The following table summarizes the reusability of typical processing applications against instances when forced to deal with various kinds of schema modifications.
| Creation and generation | Context-dependent processing | Context-independent processing | Validation | ||||||
|---|---|---|---|---|---|---|---|---|---|
| Add | Subtract | Add | Subtract | Add | Subtract | Add | Subtract | ||
| Required | Required element | Not reusable (app won't know to create it) | Not reusable (app won't know not to create it) | Depends on pattern-match usage | Not reusable (may depend on missing element) | Reusable (app simply ingores additional data) | Not reusable (app may depend on missing property) | Not reusable (reports invalidity for all values in the new set) | |
| Required attribute | Reusable (att values don't form harmful part of content) | ||||||||
| Optional | Optional element | Reusable (app simply won't create it) | Not reusable (app might create it wrongly) | Depends on pattern-match usage | Reusable (couldn't count on presence anyway) | Reusable (app simply ingores additional data) | Reusable (couldn't count on presence anyway) | Not reusable (reports invalidity for some values in the new set) | Reusable (reports validity for all values in the new set) |
| Optional attribute | Reusable (att values don't form harmful part of content) | ||||||||
| Attribute value | Reusable (app simply won't use it) | Not reusable? (throws more or different exceptions than allowed?) | Not reusable? (app might not know how to handle it) | ||||||
The first thing to note here is that reusability/substitutability is not an inherent property of a schema change; it depends on the type of application.
I believe that any complex modification can be interpreted as a series of primitive modifications taken in series.
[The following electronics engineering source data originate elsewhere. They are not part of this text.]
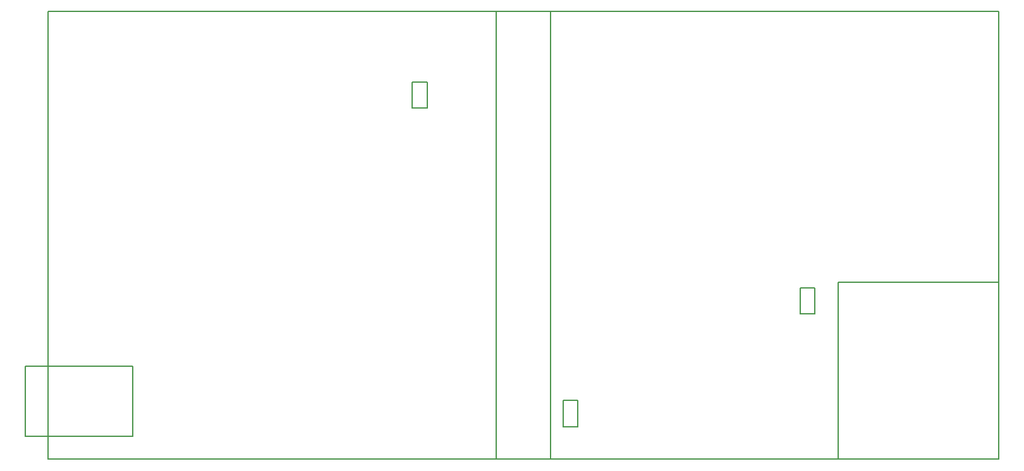
<source format=gm1>
G04*
G04 #@! TF.GenerationSoftware,Altium Limited,Altium Designer,21.2.2 (38)*
G04*
G04 Layer_Color=16711935*
%FSLAX44Y44*%
%MOMM*%
G71*
G04*
G04 #@! TF.SameCoordinates,1FAA2A19-5D32-44EB-9D88-0ED73DB0A834*
G04*
G04*
G04 #@! TF.FilePolarity,Positive*
G04*
G01*
G75*
%ADD31C,0.2000*%
%ADD49C,0.1930*%
%ADD175C,0.0254*%
D31*
X-31106Y30760D02*
X112894D01*
X-31106D02*
Y124760D01*
X112894D01*
Y30760D02*
Y124760D01*
X-31000Y30750D02*
X112999D01*
X-31000D02*
Y124750D01*
X112999D01*
Y30750D02*
Y124750D01*
X487588Y470433D02*
Y505432D01*
Y470433D02*
X507588D01*
Y505432D01*
X487588D02*
X507588D01*
X1006898Y194552D02*
X1026897D01*
X1006898D02*
Y229551D01*
X1026897D01*
Y194552D02*
Y229551D01*
X689201Y43599D02*
Y78598D01*
Y43599D02*
X709201D01*
Y78598D01*
X689201D02*
X709201D01*
X0Y0D02*
X600000D01*
X0D02*
Y600000D01*
X600000Y0D02*
Y600000D01*
X0D02*
X600000D01*
X1273049Y484950D02*
Y600000D01*
X673049D02*
X1273049D01*
Y401700D02*
Y484950D01*
X1057499Y50D02*
Y236700D01*
X786299Y50D02*
X1057499D01*
Y236700D02*
X1273049D01*
X673049Y0D02*
X786049D01*
X673049Y461750D02*
X673049Y0D01*
X1273049Y236700D02*
Y401700D01*
X673049Y461750D02*
Y600000D01*
D49*
X-25Y0D02*
Y600050D01*
Y0D02*
X1273073D01*
X-25Y600050D02*
X1273073D01*
X1273073Y0D01*
D175*
X178562Y444246D02*
D03*
M02*

</source>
For example, the breakdown of making a formerly required element optional, would entail two parts:
Subtracting a required element
Adding an optional element
If at any point the application cannot be reused as-is, the whole modification is not reusable.
The second thing to note is the strong effect that context dependence has on reusability. Currently, XML DTDs do not allow unordered content models, and the creation and validation columns reflect this state of affairs. If XML schemas end up with this capability, we would need to add columns for context-independent creation and validation and additional commonalities would emerge.
Elaborating on the validation column, following are the effects on the actual valid value sets when a schema is modified. Murata Makoto's schema comparison tool could be used to assess this status.
| Effects of property addition | Effects of property subtraction | ||
|---|---|---|---|
| Required | Required element | Disjoint; schema intersection is the empty set. New instances do not conform to original schema. | |
| Required attribute | |||
| Optional | Optional element | New set is a strict superset; schema diff contains the new property and schema intersection contains the original schema. New instances do not conform to original schema. | New set is a strict subset; schema diff contains the original property and schema intersection contains the new schema. New instances conform to original schema. |
| Optional attribute | |||
| Attribute value | |||
>From this analysis, I conclude that:
We cannot take on “substitutability” as a goal when designing inheritance or reuse characteristics into our schema language; this would presume to know more about schema writers' application space than we have any way of knowing.
We cannot prefer additive inheritance over subtractive inheritance in the language; this would prejudice the kinds of applications that benefit from schema and application code reuse.
Schema designers will have to take their own responsibility for the effects of schema modification; all we can do is educate.